The doctor glanced down at the floor. ‘Not directly,’ she said, voice quieter, ‘but if left untreated, it can lead to other conditions such as liver failure or hepatocellular carcinomas. But the extreme pain and the mental confusion can also lead to suicidal behaviour.’ She smiled. ‘I should charge a tutoring fee. Have I helped?’

Lapslie nodded. ‘More than you know. What can I do to thank you?’

She glanced up into his face quizzically. ‘Buy me dinner, if you can find a time when your schedule and mine coincide. I’m intrigued to know what porphyria has to do with murder, but you look like a man in a hurry.’

‘Matching schedules might be easier in my case than you might expect. Thank you.’ She moved away, smiling, but he reached out to hold the doctor back. ‘Two more questions, if I may.’

The doctor glanced up at him. ‘Be quick.’

‘Could the chemicals building up in the body be released in sweat as well as urine?’

‘Easily.

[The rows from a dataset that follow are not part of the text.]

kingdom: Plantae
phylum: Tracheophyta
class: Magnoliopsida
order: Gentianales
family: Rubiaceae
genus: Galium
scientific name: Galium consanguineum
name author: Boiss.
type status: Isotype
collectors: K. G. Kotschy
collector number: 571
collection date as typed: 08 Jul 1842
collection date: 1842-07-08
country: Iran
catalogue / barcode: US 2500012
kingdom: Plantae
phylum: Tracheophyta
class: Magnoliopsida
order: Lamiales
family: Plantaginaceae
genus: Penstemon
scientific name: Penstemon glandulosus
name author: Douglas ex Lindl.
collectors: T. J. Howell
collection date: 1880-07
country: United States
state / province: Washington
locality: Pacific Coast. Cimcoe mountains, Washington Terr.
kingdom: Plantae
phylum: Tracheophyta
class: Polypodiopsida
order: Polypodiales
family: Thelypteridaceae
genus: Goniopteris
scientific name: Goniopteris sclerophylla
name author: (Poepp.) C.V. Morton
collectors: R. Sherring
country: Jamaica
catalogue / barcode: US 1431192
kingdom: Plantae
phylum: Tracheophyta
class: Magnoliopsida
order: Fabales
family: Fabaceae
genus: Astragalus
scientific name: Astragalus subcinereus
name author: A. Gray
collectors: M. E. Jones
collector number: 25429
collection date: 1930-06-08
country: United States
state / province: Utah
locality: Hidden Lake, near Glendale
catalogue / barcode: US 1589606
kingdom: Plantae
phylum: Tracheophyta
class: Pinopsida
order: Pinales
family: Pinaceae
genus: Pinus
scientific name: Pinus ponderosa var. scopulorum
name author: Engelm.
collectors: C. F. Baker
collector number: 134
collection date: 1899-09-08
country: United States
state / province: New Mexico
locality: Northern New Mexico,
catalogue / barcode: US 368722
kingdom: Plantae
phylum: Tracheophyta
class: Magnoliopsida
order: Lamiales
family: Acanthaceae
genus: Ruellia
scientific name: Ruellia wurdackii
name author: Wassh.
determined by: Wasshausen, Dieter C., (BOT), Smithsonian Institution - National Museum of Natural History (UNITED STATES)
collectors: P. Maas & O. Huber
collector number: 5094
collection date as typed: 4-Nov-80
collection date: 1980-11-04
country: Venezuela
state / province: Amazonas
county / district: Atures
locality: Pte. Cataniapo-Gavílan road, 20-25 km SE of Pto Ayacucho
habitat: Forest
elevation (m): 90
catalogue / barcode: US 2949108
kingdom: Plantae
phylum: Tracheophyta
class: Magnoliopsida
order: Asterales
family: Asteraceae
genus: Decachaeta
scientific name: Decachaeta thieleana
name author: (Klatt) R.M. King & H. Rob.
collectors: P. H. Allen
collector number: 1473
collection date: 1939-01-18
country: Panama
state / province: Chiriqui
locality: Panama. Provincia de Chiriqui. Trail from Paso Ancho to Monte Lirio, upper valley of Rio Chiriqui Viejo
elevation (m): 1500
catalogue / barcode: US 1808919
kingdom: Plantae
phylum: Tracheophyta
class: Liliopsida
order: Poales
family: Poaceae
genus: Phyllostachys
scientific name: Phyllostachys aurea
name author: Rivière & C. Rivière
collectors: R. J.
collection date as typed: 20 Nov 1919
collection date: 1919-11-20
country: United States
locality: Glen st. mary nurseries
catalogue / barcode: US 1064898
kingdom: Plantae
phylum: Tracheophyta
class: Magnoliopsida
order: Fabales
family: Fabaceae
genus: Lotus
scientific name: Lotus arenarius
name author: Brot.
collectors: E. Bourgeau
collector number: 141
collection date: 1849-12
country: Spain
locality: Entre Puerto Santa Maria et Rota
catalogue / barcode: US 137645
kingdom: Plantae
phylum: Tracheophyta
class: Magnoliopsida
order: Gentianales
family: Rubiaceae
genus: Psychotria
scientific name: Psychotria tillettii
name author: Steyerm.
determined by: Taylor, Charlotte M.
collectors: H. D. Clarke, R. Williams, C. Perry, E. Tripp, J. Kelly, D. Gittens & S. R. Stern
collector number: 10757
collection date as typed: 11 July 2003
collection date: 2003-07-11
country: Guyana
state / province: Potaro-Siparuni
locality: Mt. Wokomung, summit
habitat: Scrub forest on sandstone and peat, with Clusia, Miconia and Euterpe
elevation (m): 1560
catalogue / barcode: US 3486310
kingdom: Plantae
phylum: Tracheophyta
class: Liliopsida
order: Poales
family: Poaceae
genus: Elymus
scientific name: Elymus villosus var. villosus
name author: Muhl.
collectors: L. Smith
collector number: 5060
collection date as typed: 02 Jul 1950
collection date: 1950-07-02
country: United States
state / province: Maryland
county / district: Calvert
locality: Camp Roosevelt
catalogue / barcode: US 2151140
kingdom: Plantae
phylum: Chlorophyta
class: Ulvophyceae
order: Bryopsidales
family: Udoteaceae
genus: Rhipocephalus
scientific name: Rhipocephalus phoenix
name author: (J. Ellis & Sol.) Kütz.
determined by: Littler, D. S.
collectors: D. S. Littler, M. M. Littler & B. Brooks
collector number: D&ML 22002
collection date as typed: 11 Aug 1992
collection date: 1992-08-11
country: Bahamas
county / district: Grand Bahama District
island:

Perspiration, like urination, is one of the mechanisms by which the body rids itself of toxins.’

‘And how do I get out of this place again?’

‘I can’t help you there,’ she said as she turned away. ‘I already feel like I spend my entire life in here.’

Lapslie returned to the ground floor, thinking furiously. Porphyria. He’d heard of it before. ‘The vampire disease’, they called it, due to the way it sometimes coloured the eyes and the fingernails red. George III was supposed to have suffered from it. Was it possible that the murderer of Catherine Charnaud and Alec Wildish suffered from porphyria? Was
that
why Lapslie could smell them?

He drove furiously back to Sean Burrows’s laboratory, on the
assumption that at least some of the answers could be found there. In fact, Emma Bradbury and Jane Catherall were already waiting in Burrows’s lab. Burrows himself entered just after Lapslie, holding a transparent plastic bag with what looked like Emma’s handbag inside. It was dusty with fingerprint powder.